Goal of the exercise. Print the lines of the listing below exactly as they appear, beginning with the line containing "A multi-colored tennis" and continuing through the line containing "[166, 219, 180, 236]", both included, and nothing else.

Entries.

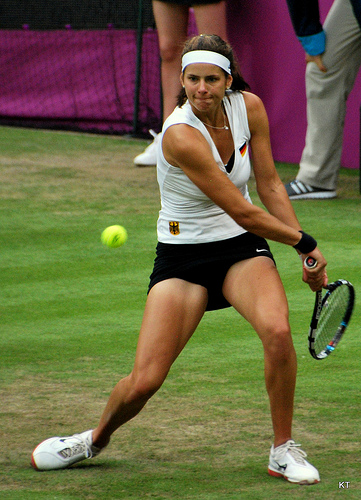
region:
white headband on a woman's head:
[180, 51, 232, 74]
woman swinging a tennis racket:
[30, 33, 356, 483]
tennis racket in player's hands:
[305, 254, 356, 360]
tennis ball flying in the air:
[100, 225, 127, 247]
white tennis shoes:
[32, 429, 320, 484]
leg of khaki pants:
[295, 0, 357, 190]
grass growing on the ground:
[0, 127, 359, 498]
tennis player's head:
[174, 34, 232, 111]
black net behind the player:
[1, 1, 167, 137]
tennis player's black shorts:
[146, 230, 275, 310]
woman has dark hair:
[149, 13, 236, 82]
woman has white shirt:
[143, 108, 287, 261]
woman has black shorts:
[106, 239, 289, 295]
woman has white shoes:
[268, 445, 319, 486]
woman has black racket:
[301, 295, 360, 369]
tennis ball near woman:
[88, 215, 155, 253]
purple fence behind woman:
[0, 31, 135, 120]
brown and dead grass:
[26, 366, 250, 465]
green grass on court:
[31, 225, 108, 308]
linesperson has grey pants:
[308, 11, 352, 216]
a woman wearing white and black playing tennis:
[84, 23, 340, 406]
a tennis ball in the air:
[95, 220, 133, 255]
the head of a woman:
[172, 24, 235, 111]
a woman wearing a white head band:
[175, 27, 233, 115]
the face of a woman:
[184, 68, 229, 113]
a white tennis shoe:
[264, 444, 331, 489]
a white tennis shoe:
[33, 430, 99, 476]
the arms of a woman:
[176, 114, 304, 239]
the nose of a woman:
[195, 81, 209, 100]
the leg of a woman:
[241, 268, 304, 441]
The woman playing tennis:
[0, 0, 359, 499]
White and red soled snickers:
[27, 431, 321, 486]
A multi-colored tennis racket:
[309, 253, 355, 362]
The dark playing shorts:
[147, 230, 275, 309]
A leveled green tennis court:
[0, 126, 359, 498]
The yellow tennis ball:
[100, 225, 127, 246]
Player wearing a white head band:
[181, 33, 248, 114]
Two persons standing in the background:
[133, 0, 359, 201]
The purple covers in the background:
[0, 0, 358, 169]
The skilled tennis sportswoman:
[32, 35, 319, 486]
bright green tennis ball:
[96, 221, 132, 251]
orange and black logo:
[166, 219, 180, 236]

---

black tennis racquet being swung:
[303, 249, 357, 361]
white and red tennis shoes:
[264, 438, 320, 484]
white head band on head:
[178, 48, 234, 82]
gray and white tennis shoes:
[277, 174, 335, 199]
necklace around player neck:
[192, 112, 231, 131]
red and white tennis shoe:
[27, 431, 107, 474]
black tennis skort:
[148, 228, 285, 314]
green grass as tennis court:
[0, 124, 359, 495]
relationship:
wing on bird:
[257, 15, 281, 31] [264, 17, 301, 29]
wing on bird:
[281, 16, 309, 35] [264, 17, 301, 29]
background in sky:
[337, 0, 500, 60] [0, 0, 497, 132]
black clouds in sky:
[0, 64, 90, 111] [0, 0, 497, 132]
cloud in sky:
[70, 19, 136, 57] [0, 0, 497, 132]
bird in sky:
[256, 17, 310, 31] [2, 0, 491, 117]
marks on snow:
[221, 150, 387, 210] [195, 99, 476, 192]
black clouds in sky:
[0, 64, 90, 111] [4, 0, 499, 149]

Result below.
A multi-colored tennis racket:
[309, 253, 355, 362]
The dark playing shorts:
[147, 230, 275, 309]
A leveled green tennis court:
[0, 126, 359, 498]
The yellow tennis ball:
[100, 225, 127, 246]
Player wearing a white head band:
[181, 33, 248, 114]
Two persons standing in the background:
[133, 0, 359, 201]
The purple covers in the background:
[0, 0, 358, 169]
The skilled tennis sportswoman:
[32, 35, 319, 486]
bright green tennis ball:
[96, 221, 132, 251]
orange and black logo:
[166, 219, 180, 236]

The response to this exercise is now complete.